== REQUEST ==
Write back every entry exactly as it reads, with the pictures left behind.

== DATA PROVIDED ==

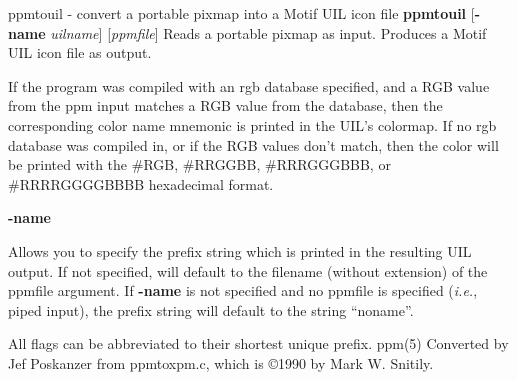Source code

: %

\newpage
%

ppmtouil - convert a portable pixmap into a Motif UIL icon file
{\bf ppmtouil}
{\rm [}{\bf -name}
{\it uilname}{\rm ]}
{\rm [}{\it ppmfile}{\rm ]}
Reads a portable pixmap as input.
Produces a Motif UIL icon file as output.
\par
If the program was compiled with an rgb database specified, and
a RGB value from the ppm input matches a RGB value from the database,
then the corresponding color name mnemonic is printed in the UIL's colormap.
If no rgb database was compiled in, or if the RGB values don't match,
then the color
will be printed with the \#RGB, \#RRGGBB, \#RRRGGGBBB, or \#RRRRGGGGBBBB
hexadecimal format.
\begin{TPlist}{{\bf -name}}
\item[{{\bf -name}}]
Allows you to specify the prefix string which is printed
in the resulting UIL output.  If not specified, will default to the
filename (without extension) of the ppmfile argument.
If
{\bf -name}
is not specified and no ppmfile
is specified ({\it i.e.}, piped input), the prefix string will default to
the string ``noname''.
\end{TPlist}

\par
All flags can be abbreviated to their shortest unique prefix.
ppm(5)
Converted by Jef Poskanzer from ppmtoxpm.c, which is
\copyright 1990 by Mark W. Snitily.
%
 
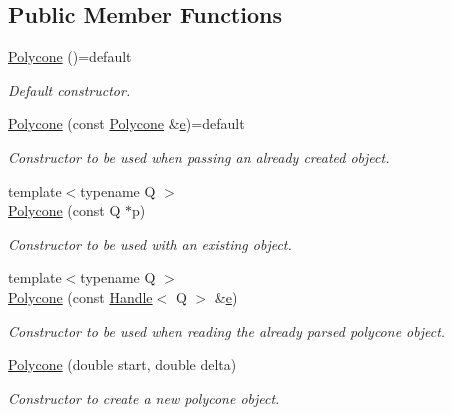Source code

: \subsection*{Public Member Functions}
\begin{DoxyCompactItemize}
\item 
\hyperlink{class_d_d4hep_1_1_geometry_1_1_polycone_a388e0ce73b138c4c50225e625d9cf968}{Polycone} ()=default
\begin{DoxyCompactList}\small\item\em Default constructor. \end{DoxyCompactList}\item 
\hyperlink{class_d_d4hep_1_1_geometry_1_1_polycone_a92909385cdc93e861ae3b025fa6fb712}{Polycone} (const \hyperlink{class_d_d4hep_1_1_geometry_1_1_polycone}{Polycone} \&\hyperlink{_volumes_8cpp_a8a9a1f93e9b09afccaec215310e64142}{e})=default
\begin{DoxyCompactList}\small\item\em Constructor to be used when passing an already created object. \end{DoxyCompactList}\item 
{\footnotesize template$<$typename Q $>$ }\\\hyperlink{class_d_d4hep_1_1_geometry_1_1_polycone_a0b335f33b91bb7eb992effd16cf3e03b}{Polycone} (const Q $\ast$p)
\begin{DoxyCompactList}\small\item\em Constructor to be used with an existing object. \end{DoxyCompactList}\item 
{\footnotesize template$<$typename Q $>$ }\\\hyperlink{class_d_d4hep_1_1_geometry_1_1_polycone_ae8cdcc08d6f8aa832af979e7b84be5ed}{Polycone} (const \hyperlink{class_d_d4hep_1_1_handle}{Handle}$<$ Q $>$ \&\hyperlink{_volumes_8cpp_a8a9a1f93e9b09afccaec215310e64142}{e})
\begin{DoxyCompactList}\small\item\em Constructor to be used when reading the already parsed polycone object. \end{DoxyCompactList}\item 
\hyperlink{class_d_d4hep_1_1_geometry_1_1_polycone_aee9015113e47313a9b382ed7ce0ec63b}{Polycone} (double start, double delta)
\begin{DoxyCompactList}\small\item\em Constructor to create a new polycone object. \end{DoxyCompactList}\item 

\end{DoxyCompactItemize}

== WRITTEN SOLUTION ==
Source code

: %

\newpage
%

ppmtouil - convert a portable pixmap into a Motif UIL icon file
{\bf ppmtouil}
{\rm [}{\bf -name}
{\it uilname}{\rm ]}
{\rm [}{\it ppmfile}{\rm ]}
Reads a portable pixmap as input.
Produces a Motif UIL icon file as output.
\par
If the program was compiled with an rgb database specified, and
a RGB value from the ppm input matches a RGB value from the database,
then the corresponding color name mnemonic is printed in the UIL's colormap.
If no rgb database was compiled in, or if the RGB values don't match,
then the color
will be printed with the \#RGB, \#RRGGBB, \#RRRGGGBBB, or \#RRRRGGGGBBBB
hexadecimal format.
\begin{TPlist}{{\bf -name}}
\item[{{\bf -name}}]
Allows you to specify the prefix string which is printed
in the resulting UIL output.  If not specified, will default to the
filename (without extension) of the ppmfile argument.
If
{\bf -name}
is not specified and no ppmfile
is specified ({\it i.e.}, piped input), the prefix string will default to
the string ``noname''.
\end{TPlist}

\par
All flags can be abbreviated to their shortest unique prefix.
ppm(5)
Converted by Jef Poskanzer from ppmtoxpm.c, which is
\copyright 1990 by Mark W. Snitily.
%
 
Source code

: \subsection*{Public Member Functions}
\begin{DoxyCompactItemize}
\item 
\hyperlink{class_d_d4hep_1_1_geometry_1_1_polycone_a388e0ce73b138c4c50225e625d9cf968}{Polycone} ()=default
\begin{DoxyCompactList}\small\item\em Default constructor. \end{DoxyCompactList}\item 
\hyperlink{class_d_d4hep_1_1_geometry_1_1_polycone_a92909385cdc93e861ae3b025fa6fb712}{Polycone} (const \hyperlink{class_d_d4hep_1_1_geometry_1_1_polycone}{Polycone} \&\hyperlink{_volumes_8cpp_a8a9a1f93e9b09afccaec215310e64142}{e})=default
\begin{DoxyCompactList}\small\item\em Constructor to be used when passing an already created object. \end{DoxyCompactList}\item 
{\footnotesize template$<$typename Q $>$ }\\\hyperlink{class_d_d4hep_1_1_geometry_1_1_polycone_a0b335f33b91bb7eb992effd16cf3e03b}{Polycone} (const Q $\ast$p)
\begin{DoxyCompactList}\small\item\em Constructor to be used with an existing object. \end{DoxyCompactList}\item 
{\footnotesize template$<$typename Q $>$ }\\\hyperlink{class_d_d4hep_1_1_geometry_1_1_polycone_ae8cdcc08d6f8aa832af979e7b84be5ed}{Polycone} (const \hyperlink{class_d_d4hep_1_1_handle}{Handle}$<$ Q $>$ \&\hyperlink{_volumes_8cpp_a8a9a1f93e9b09afccaec215310e64142}{e})
\begin{DoxyCompactList}\small\item\em Constructor to be used when reading the already parsed polycone object. \end{DoxyCompactList}\item 
\hyperlink{class_d_d4hep_1_1_geometry_1_1_polycone_aee9015113e47313a9b382ed7ce0ec63b}{Polycone} (double start, double delta)
\begin{DoxyCompactList}\small\item\em Constructor to create a new polycone object. \end{DoxyCompactList}\item 

\end{DoxyCompactItemize}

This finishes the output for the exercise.